Bücher, die im Genre „Literatur“ beheimatet sind, sind mir leider oftmals zu „sperrig“ und langatmig, daher meide ich diese meistens... Dadurch sind mir sicherlich schon einige gute Bücher „durch die Lappen gegangen“... Von daher bin ich sehr froh, dass ich auf dieses durch die Leseprobe aufmerksam wurde und eine Freundin hat es mir dann geliehen. Sie war auch total begeistert und hatte mir das Buch auch schon sehr ans Herz gelegt.
Die Geschichte spielt in Münster, kurz nach Ende des Zweiten Weltkriegs.
Die Stadt ist zerstört, es ist Winter, die Menschen kämpfen um ihre Existenz. Die junge Anna hält ihre Familie mit einer Stelle als Dolmetscherin bei der britischen Besatzungsmacht über Wasser.
Als sie eines Tages mit Fieber bei der Arbeit erscheint und sich kaum auf den Beinen halten kann, bietet ihr der englische Captain Jeremy an, sie nach Hause zu bringen – es ist der Beginn einer leidenschaftlichen Liaison, die im Nachkriegsdeutschland verpönt ist, denn mit dem Feind lässt man sich nicht ein...
40 Jahre später findet Annas Tochter Charlotte Tagebuchaufzeichnungen und alte Tonbandaufnahmen – und sie macht sich daran, das Geheimnis der großen verbotenen Liebe von Anna und Jeremy zu lüften. Warum verschwand er eines Tages spurlos aus Annas Leben, obwohl sie seine große Liebe war?
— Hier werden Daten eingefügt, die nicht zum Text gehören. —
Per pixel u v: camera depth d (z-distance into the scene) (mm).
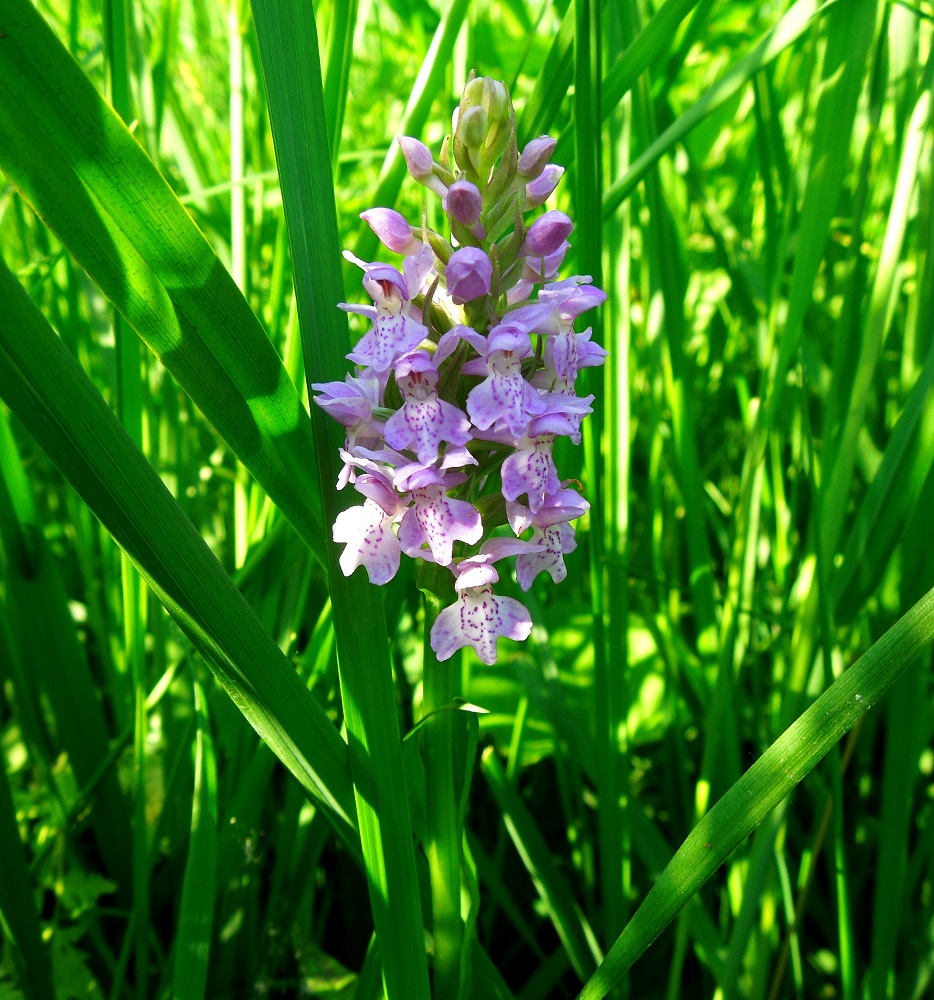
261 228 229
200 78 283
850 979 159
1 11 82
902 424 156
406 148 114
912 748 158
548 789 212
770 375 170
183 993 131
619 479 172
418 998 126
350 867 194
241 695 119
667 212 190
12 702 179
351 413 112
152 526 105
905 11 176
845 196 247
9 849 153
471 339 105
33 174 92
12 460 167
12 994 167
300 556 169
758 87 167
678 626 222
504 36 290
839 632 180
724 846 101
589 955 169
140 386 162
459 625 117
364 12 199
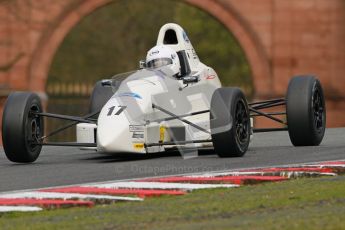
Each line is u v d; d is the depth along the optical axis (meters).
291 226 28.45
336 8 127.62
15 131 45.59
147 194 35.59
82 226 29.55
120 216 31.12
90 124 47.34
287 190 35.81
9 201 34.25
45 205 33.44
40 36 128.50
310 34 128.38
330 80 128.00
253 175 40.25
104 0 130.12
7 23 127.50
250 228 28.28
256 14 129.50
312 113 50.97
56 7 129.00
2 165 46.25
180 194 35.66
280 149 51.50
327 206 32.28
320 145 53.66
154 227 29.06
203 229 28.33
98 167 44.03
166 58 49.25
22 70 127.88
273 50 129.12
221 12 130.12
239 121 46.75
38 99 47.19
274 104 53.44
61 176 40.97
Was verbarg der charismatische und so undurchschaubare Mann, der ihr Vater ist? Und was war der Grund für Annas Selbstmordversuch Jahrzehnte später?
Je mehr Charlotte in die Geschichte ihrer Familie eintaucht, desto lebendiger wird für sie – und die Leser – auch die deutsche Nachkriegszeit, als die europäischen Völker einander als Feinde galten und in vielen Familien das Gespenst des Nationalsozialismus noch lebendig war.
Die Autorin bedient sich so schöner & bildhafter Worte, schreibt so einfühlsam und präzise, dass man sich ihrer Geschichte nicht mehr entziehen kann, bis die letzte Seite ausgelesen ist. Ihr kennt das sicherlich alle: man muss ab und an einfach aus diversen Gründen das Buch aus der Hand legen/eine Pause einlegen, doch hier war mir das schier unmöglich.
Die Geschichte ist wirklich schön, doch auch tragisch, so dass man quasi mit einem lachen und einem weinenden Auge liest.
Sie wirkt sehr lebensnah und authentisch, was auch nicht weiter verwundern dürfte, ist sie doch nach einer wahren Begebenheit aus der Familie der Autorin erzählt.
Ich mag Bücher, in denen Frauen im Vordergrund stehen, die kraftvoll agieren, Vorbilder sind, was hier auch der Fall ist.
Ein wirklich beeindruckendes Buch, das gut unterhält und auch sehr berührt.